Y con todo esto, los egipcios tienen que vivir bajo la diaria amenaza de su propia y desvencijada infraestructura. Alaa Aswani escribió de manera elocuente en el periódico capitalino Al Dastour que los “mártires” del régimen superaban en número a todos los muertos en las guerras contra Israel, contando entre los primeros a todos los fallecidos en accidentes ferroviarios, hundimientos de transbordadores, derrumbe de edificios, cáncer y otras enfermedades causadas por los pesticidas. Aswani llama a todos ellos “víctimas de la corrupción y el abuso de poder”.

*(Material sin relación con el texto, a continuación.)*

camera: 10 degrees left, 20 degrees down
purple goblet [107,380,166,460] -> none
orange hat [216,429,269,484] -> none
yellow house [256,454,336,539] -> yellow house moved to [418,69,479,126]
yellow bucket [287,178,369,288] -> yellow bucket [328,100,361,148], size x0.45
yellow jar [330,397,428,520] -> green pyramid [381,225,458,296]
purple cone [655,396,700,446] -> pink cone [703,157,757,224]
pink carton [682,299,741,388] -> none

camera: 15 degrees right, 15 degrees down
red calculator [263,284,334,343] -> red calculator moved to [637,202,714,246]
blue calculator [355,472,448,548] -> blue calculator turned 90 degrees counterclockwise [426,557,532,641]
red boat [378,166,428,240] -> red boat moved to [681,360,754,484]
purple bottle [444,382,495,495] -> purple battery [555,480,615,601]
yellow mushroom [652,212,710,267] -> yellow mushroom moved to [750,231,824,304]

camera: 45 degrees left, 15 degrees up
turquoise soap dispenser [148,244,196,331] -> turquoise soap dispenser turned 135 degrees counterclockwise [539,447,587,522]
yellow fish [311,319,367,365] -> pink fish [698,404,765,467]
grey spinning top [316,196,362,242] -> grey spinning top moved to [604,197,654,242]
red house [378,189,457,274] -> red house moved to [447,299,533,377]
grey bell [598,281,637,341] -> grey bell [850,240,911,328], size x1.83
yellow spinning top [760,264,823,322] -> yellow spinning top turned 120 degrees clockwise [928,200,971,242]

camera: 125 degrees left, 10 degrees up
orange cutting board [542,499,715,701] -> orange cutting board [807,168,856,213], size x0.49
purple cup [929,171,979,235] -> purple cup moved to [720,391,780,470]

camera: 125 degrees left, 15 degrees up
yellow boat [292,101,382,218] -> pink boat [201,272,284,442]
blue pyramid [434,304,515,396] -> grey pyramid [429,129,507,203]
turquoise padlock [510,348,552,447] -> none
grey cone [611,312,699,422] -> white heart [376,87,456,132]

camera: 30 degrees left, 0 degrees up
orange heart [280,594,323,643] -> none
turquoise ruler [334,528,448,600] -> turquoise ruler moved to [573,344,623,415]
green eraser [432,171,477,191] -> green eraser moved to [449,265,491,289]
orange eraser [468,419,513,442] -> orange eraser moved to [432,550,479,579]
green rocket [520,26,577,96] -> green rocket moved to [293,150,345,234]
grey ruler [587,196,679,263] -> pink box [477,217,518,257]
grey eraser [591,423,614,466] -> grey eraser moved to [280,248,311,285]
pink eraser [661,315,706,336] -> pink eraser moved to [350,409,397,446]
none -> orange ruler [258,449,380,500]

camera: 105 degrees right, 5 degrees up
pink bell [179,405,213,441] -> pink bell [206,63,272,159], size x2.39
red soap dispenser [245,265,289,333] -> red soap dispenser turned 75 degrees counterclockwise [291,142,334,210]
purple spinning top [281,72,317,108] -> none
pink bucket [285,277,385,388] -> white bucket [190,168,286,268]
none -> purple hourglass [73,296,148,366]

Abrir el paso de Rafah para los palestinos heridos, o enviar a trabajadores médicos palestinos de regreso a esa prisión que es Gaza una vez que han dejado a los sangrantes sobrevivientes de los ataques aéreos israelíes en territorio egipcio, no cambiará la realidad que viven sus propios habitantes.
Sayed Hassan Nasralá, el secretario general de Hezbolá exiliado en Líbano, se sintió con la facultad de llamar a los egipcios a “levantarse por millones” para abrir la frontera con Gaza, pero no lo harán. Ahmed Aboul Gheit, el frágil ministro del Exterior egipcio, no puede más que regañar a los líderes de Hezbolá acusándolos de intentar provocar “una anarquía similar a la que han creado en su propio país”. Pero él está bien protegido, al igual que Mubarak.
En muchos sentidos, la aflicción de los egipcios es tan oscura como la de los palestinos. Es impotencia a la luz del sufrimiento de Gaza, como un símbolo de su propia enfermedad política.